++++ Records supplied ++++

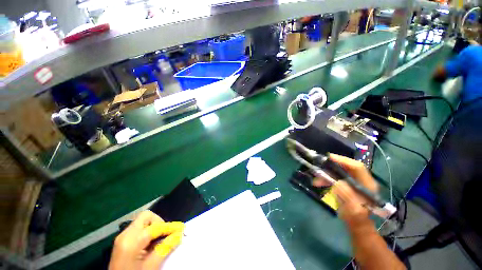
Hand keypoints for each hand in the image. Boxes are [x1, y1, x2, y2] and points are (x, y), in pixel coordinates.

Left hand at [109, 211, 184, 269]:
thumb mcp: (151, 266)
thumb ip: (165, 248)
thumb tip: (179, 234)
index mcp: (131, 241)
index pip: (155, 226)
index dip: (170, 227)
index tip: (181, 228)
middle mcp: (125, 235)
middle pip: (146, 216)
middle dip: (159, 222)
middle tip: (166, 234)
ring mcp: (122, 237)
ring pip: (142, 221)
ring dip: (154, 227)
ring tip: (160, 240)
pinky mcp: (122, 241)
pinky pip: (138, 229)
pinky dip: (148, 232)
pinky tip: (151, 243)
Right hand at [314, 154, 377, 225]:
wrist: (356, 225)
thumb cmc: (356, 218)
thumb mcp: (353, 209)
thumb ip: (347, 196)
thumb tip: (337, 181)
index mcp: (367, 184)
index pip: (356, 167)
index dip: (343, 160)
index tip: (328, 158)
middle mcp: (361, 180)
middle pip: (346, 167)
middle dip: (331, 167)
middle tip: (319, 167)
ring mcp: (353, 182)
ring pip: (338, 173)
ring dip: (326, 174)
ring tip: (316, 180)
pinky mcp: (346, 185)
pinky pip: (335, 178)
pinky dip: (326, 179)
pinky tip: (319, 183)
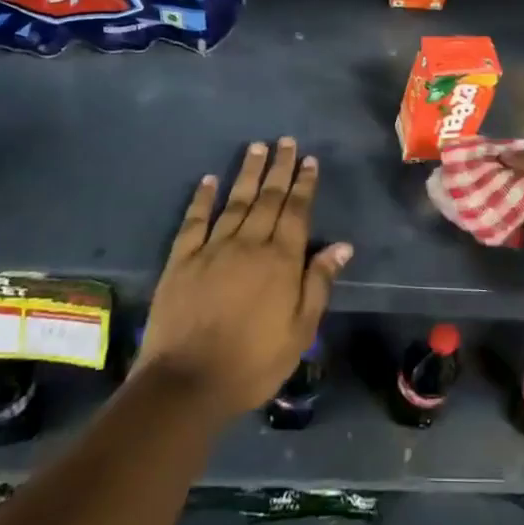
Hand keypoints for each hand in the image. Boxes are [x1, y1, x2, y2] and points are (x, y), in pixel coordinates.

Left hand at [135, 139, 350, 420]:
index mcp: (281, 260)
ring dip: (248, 173)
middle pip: (268, 198)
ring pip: (235, 201)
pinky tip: (209, 180)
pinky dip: (202, 198)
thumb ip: (319, 283)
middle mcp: (249, 244)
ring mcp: (212, 249)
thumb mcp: (300, 331)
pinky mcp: (181, 260)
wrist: (187, 383)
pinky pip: (194, 221)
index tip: (309, 161)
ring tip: (257, 147)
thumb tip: (341, 246)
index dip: (304, 185)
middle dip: (279, 168)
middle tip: (285, 141)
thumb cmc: (253, 362)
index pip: (296, 212)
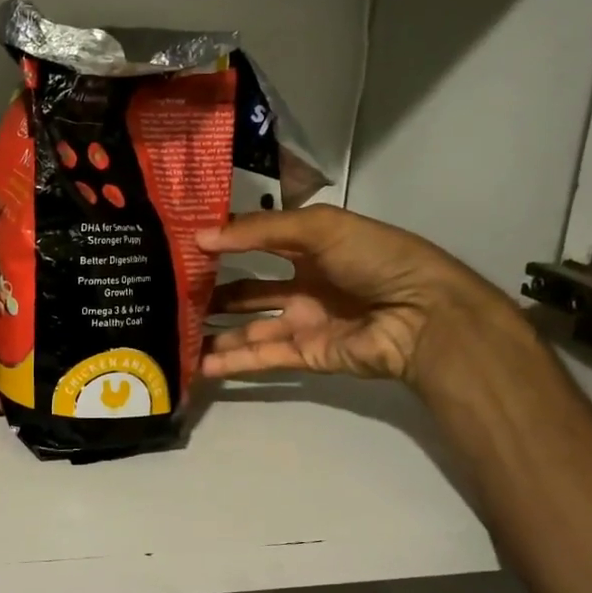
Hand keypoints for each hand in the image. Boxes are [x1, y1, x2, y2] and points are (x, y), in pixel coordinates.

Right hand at [198, 205, 513, 389]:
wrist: (421, 314)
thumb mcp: (319, 228)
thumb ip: (260, 231)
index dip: (223, 243)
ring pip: (249, 328)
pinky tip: (199, 364)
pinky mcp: (306, 355)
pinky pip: (262, 357)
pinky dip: (232, 362)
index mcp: (310, 247)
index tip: (181, 246)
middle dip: (213, 292)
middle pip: (247, 290)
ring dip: (215, 332)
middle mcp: (303, 285)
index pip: (256, 243)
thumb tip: (201, 236)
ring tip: (174, 333)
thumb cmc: (374, 258)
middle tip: (170, 295)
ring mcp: (303, 322)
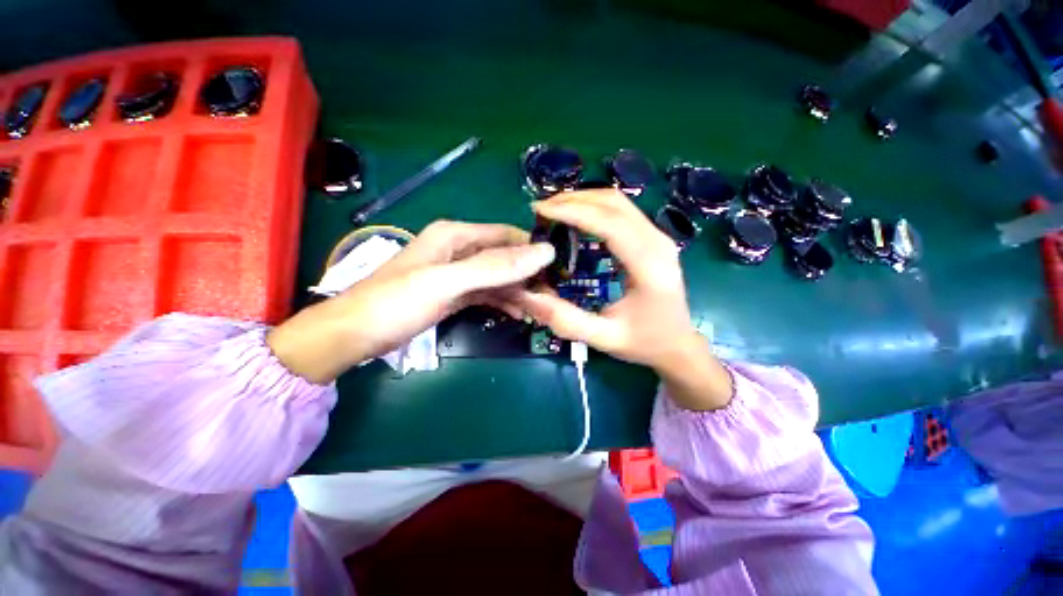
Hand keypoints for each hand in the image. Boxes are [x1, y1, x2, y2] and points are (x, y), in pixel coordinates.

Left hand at [268, 221, 554, 383]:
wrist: (356, 334)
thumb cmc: (397, 302)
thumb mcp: (448, 282)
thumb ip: (495, 267)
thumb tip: (544, 252)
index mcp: (456, 235)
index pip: (506, 235)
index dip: (532, 249)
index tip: (557, 268)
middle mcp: (458, 250)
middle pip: (504, 258)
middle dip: (528, 275)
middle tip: (552, 295)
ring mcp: (456, 274)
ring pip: (497, 278)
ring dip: (519, 291)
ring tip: (541, 308)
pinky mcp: (454, 294)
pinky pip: (486, 293)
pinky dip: (503, 302)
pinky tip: (519, 313)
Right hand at [510, 190, 732, 409]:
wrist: (677, 343)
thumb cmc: (644, 342)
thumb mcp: (603, 338)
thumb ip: (567, 320)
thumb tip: (529, 296)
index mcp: (648, 266)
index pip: (609, 223)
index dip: (572, 211)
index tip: (540, 211)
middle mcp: (657, 242)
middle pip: (614, 203)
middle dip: (573, 200)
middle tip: (541, 210)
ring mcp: (658, 236)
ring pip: (618, 201)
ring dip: (583, 200)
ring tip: (553, 210)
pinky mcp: (653, 237)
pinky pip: (622, 211)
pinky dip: (594, 207)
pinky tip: (575, 218)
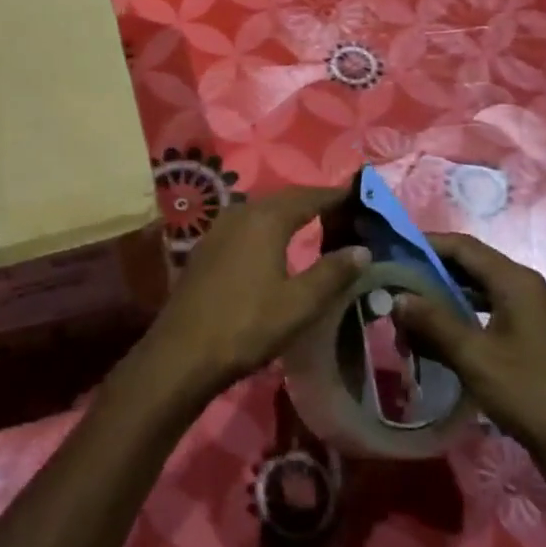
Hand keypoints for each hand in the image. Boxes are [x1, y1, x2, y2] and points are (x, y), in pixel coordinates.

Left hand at [133, 185, 370, 403]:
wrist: (183, 351)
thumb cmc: (247, 324)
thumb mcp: (299, 304)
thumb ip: (332, 273)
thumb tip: (361, 249)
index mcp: (266, 219)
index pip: (309, 196)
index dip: (335, 195)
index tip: (360, 195)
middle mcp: (240, 213)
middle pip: (284, 199)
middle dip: (313, 202)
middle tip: (342, 212)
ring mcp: (218, 228)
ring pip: (261, 211)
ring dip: (288, 214)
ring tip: (314, 226)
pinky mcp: (206, 247)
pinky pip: (245, 225)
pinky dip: (267, 228)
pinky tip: (274, 245)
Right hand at [394, 233, 545, 517]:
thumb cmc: (529, 394)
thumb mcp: (474, 357)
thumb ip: (433, 322)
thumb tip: (397, 298)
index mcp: (518, 282)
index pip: (464, 247)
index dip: (427, 244)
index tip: (393, 249)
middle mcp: (530, 289)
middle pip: (473, 267)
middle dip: (433, 274)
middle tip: (396, 283)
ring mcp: (538, 315)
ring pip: (482, 292)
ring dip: (447, 299)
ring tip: (412, 312)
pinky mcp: (539, 339)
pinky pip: (494, 314)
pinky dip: (466, 317)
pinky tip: (443, 337)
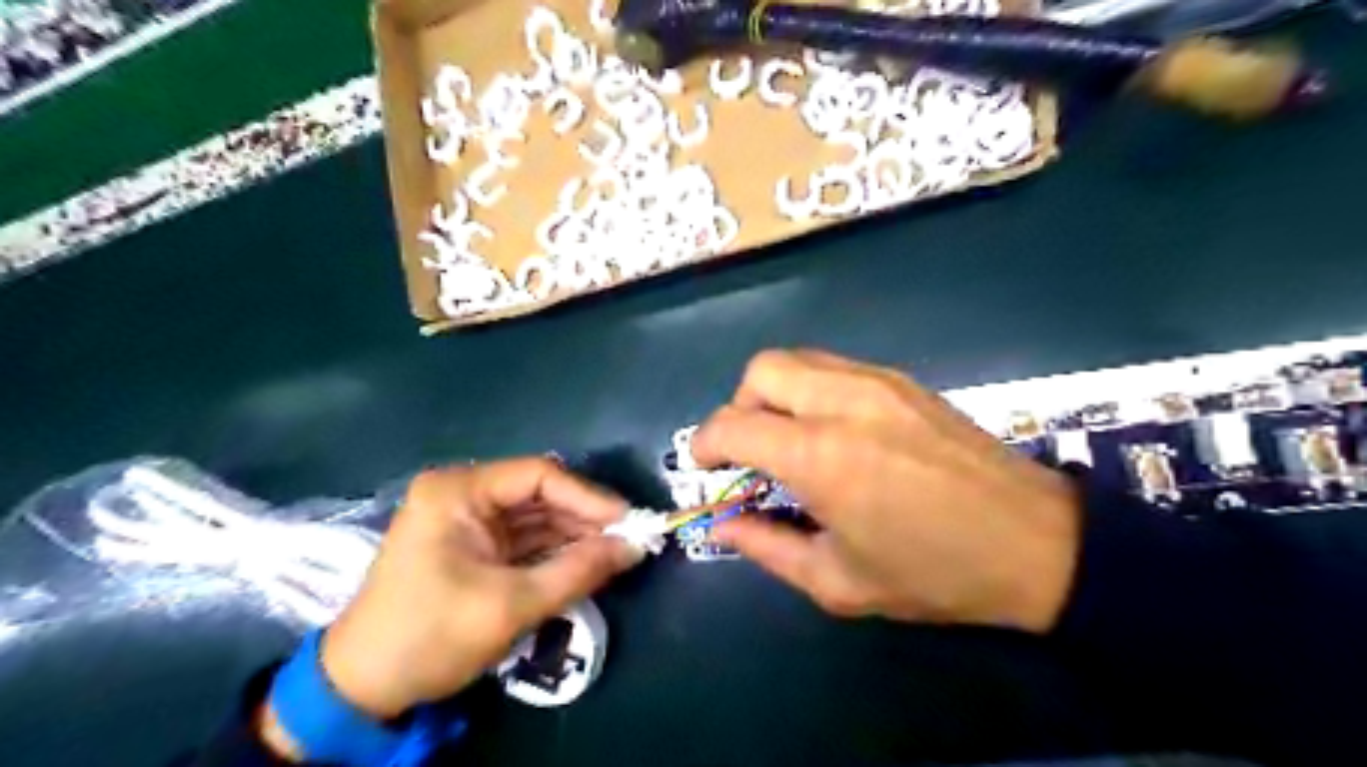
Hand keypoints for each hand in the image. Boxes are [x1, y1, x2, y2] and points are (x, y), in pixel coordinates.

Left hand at [319, 462, 643, 718]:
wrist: (362, 688)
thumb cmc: (431, 636)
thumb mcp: (511, 605)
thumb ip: (579, 571)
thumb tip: (636, 547)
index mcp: (458, 491)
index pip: (538, 476)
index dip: (588, 496)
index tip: (628, 520)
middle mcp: (462, 493)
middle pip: (538, 494)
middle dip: (583, 518)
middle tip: (628, 539)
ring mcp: (465, 519)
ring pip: (534, 516)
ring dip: (572, 535)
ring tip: (615, 552)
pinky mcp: (471, 544)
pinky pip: (522, 538)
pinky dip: (553, 550)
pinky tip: (585, 561)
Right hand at [700, 352, 1084, 631]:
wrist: (1037, 543)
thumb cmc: (934, 573)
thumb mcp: (838, 581)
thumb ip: (766, 547)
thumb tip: (724, 524)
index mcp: (821, 456)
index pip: (733, 425)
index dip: (704, 443)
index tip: (703, 466)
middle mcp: (843, 402)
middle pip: (761, 371)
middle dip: (739, 406)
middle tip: (749, 450)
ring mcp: (878, 382)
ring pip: (798, 360)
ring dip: (775, 394)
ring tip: (789, 439)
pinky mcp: (904, 380)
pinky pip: (834, 367)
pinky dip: (812, 390)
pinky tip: (833, 431)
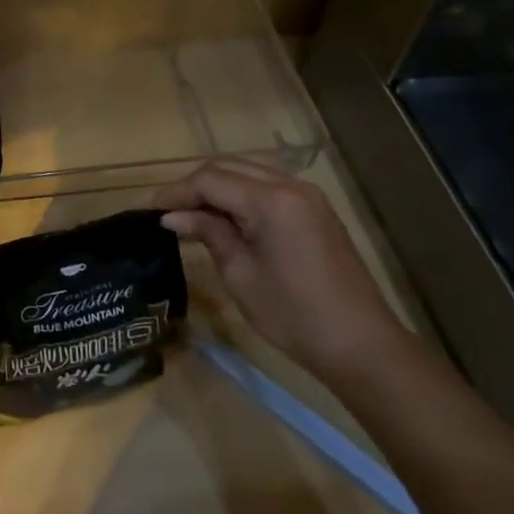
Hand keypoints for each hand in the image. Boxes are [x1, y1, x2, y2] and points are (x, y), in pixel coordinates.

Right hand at [155, 158, 405, 383]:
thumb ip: (208, 234)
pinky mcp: (315, 209)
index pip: (209, 180)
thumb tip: (173, 216)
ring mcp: (307, 195)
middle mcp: (289, 186)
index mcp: (270, 201)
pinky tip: (225, 219)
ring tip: (192, 214)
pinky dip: (240, 194)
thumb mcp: (240, 275)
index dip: (176, 192)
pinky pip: (267, 186)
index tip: (151, 211)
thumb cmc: (294, 316)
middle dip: (194, 185)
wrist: (362, 346)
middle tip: (169, 212)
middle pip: (227, 167)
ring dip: (217, 187)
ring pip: (247, 172)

++++

Exercise | After locating the line containing "pinky pip: (194, 221)" in the entries above, return it and every line after it exactly, ending at the line containing "pinky pip: (262, 357)", without pictures.

Result |
pinky pip: (194, 221)
index tip: (309, 161)
ring tip: (257, 147)
thumb tip: (341, 246)
index dip: (304, 185)
middle dip: (279, 168)
middle tip: (285, 141)
thumb cmc: (253, 362)
index pip: (296, 212)
Hand keypoints for each hand in the image. Boxes are [x1, y1, x2, y2] and points are (x, y), in pixel coordinates.

Right hand at [198, 205, 513, 389]:
wrist: (421, 314)
thumb mcp: (319, 228)
thumb ip: (260, 231)
index dip: (223, 243)
ring pip: (249, 328)
pinky tip: (199, 364)
pinky mcp: (306, 355)
pinky pip: (262, 357)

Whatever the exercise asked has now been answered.